In the locking position, the locking bar is connected to the motion transmission mechanism by the connecting mechanism, so there is large friction between the protrusion and the notch due to changes in surface pressure due to the external force of the track. Even if a force is generated, the lock can be unlocked by the force of the motor or handwheel transmitted from the motion transmission mechanism.

Furthermore, according to the structure in which the handwheel insertion port is made watertight as described above, the handwheel insertion port, the shaft of the safety lever, etc. are sealed with a prevention ring, so that When the handle is inserted into the mouth and the handle is operated by hand, water can be prevented from seeping through the insertion port, the shaft of the safety device lever, etc.
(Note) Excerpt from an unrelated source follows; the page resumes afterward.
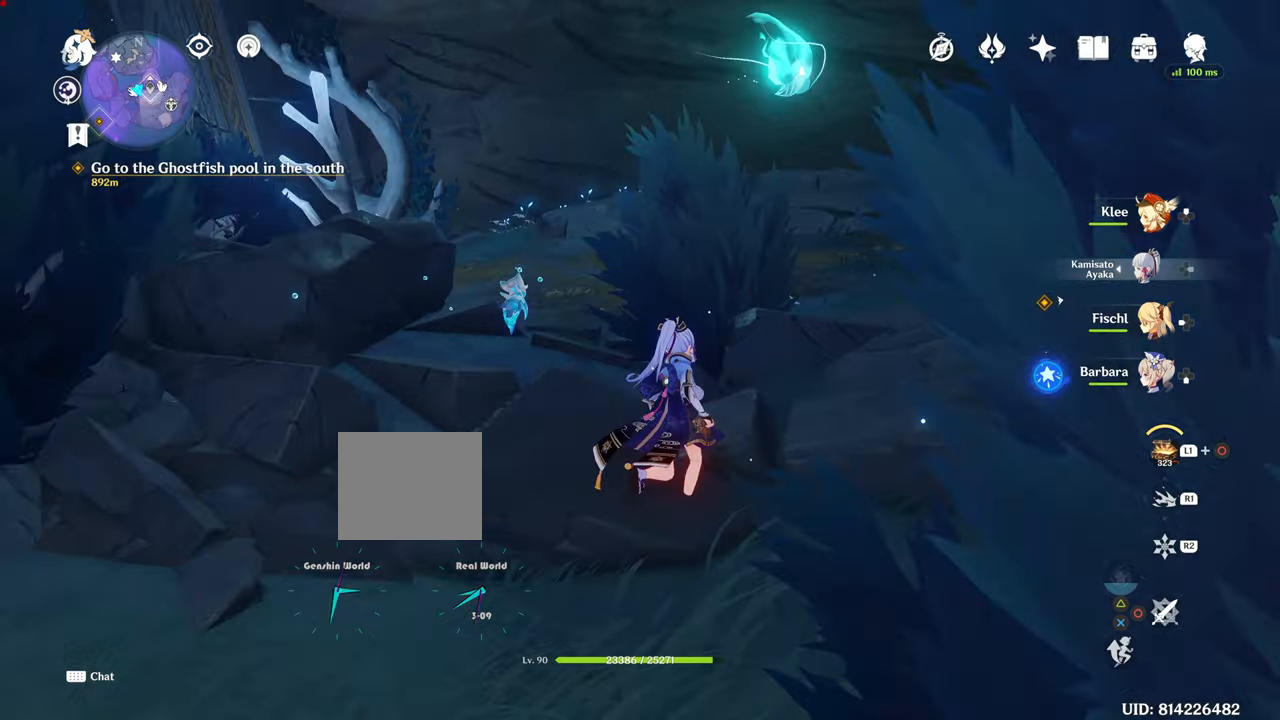
{"buttons": [], "left_stick": "up-right", "right_stick": "center", "events": [[17, "right_stick", "left"], [150, "right_stick", "center"]]}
[Brief explanation of drawings]

FIG. 1 is a plan view of a waterproof electric switch according to an embodiment of the present invention, with the cover removed. Figure 2 is a longitudinal sectional view of Figure 1.
The cover is shown installed.
FIG. 3 is an explanatory diagram of the locking pin, and FIGS. 4 to 7 are partially enlarged views of the switch machine. 3...Operation pin, 4...Lock pin, 6...Motor, 7...Main gear for conversion, 9...Lock bar,
8, 72, 81-86...Motion transmission mechanism, 11...
...Spring member, 12, 13, 121, 105a, 9
d, 83c...Connection mechanism.

Claims (1)

[Scope of Claims] 1. A conversion main gear 7 that rotates in conjunction with the motor 6, an operation for switching the tongue rail between the stereotaxic side and the opposite side in conjunction with the rotation of the conversion main gear 7, and the tongue rail. A locking pin 4 that switches between the normal position and the opposite side in conjunction with the rail, a reverse locking position where the locking pin 4 is locked on the opposite side, and a positional locking position where the locking pin 4 is locked on the normal position side. A locking bar 9 that is movable in three positions with respect to an intermediate release position, and a motion transmission mechanism that converts the rotational motion of the conversion main gear 7 into linear motion and transmits the linear motion to the locking bar 9. In a waterproof electric point machine having: between the motion transmission mechanism and the lock bar 9,
A coupling mechanism is provided in which a motion transmission path in which an overload buffering spring member 11 intervenes and a motion transmission pathway in which a non-deformable coupling member 12 intervenes are arranged in parallel, and the lock bar 9 is connected to the positional lock. When in the position or in the reverse chain position, motion is transmitted through a motion transmission path via the connecting member 12, and at other times, motion is transmitted through a motion transmission path through which the spring member 11 is interposed. Model electric point machine.